König Johann. Für wessen Parthey erklären sich nun die Leute in der Stadt?

König Philipp. Sprecht, ihr Bürger; wen erkennt ihr für euern König?

Bürger. Den König von England, sobald wir ihn kennen.

König Philipp. Erkennt ihn in Uns, die wir hier sein Recht verfochten haben.
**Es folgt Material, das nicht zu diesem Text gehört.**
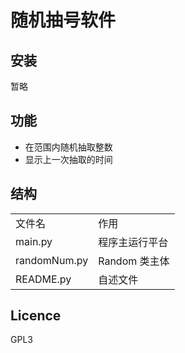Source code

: * 随机抽号软件

** 安装
暂略

** 功能
- 在范围内随机抽取整数
- 显示上一次抽取的时间

** 结构
| 文件名        | 作用           |
| main.py      | 程序主运行平台 |
| randomNum.py | Random 类主体  |
| README.py    | 自述文件          |

** Licence
GPL3
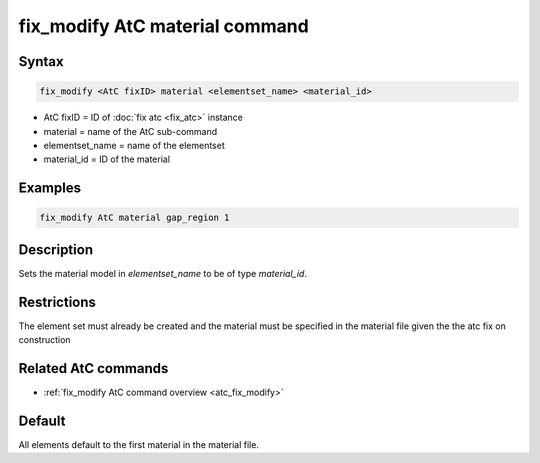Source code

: .. index:: fix_modify AtC material

fix_modify AtC material command
===============================

Syntax
""""""

.. code-block:: LAMMPS

   fix_modify <AtC fixID> material <elementset_name> <material_id>

* AtC fixID = ID of :doc:`fix atc <fix_atc>` instance
* material = name of the AtC sub-command
* elementset_name = name of the elementset
* material_id = ID of the material

Examples
""""""""

.. code-block:: LAMMPS

   fix_modify AtC material gap_region 1

Description
"""""""""""

Sets the material model in *elementset_name* to be of type *material_id*\ .

Restrictions
""""""""""""

The element set must already be created and the material must be
specified in the material file given the the atc fix on construction

Related AtC commands
""""""""""""""""""""

- :ref:`fix_modify AtC command overview <atc_fix_modify>`

Default
"""""""

All elements default to the first material in the material file.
König Johann. In Uns, die wir unser eigner grosser Abgeordneter sind, und im Besiz unsrer eignen Person uns hier befinden, Herr von unsrer Gegenwart, von Angiers, und von euch.

Bürger. Eine grössere Macht, als die eurige, widerspricht all dieses, und bis sie ausser allem Zweifel ist, schliessen wir unsre erste Bedenklichkeit in unsre stark verrigelte Thore ein. Könige sind unsre Furcht, so lange bis unsre Furcht von einem gewissen Könige aufgelöst, gereinigt und ausgetrieben seyn wird.

Faulconbridge. Diese unverschämten Gesellen von Angiers spotten eurer, ihr Könige, und stehen sicher auf ihren Zinnen, wo sie wie auf einem Amphitheater, unsern arbeitvollen Todes-Scenen und Aufzügen mit weitoffnen Augen und richtendem Blik zusehen. Laßt euch von mir rathen, ihr Könige; seyd gleich den Aufrührern von Jerusalem eine Weile Freunde, und vereinigst eure äusserste Macht wider diese Stadt. Laßt Frankreich von Osten, und England von Westen ihre bis an die Mündung gefüllte Canonen wider sie richten, bis ihr Seele- schrekendes Geschrey die steinernen Rippen dieser trozigen Stadt zu Boden geklafft hat; ich wollte unverzüglich auf diese Schindmähren spielen, bis die Verwüstung ihnen keine andre Schuzwehr als die umgebende Luft übrig liesse. Wenn dieses geschehen ist, dann trennt eure vereinbarte Macht wieder, sondert eure vermengten Fahnen ab, und sezet Antliz gegen Antliz, und Schwerdt gegen Schwerdt.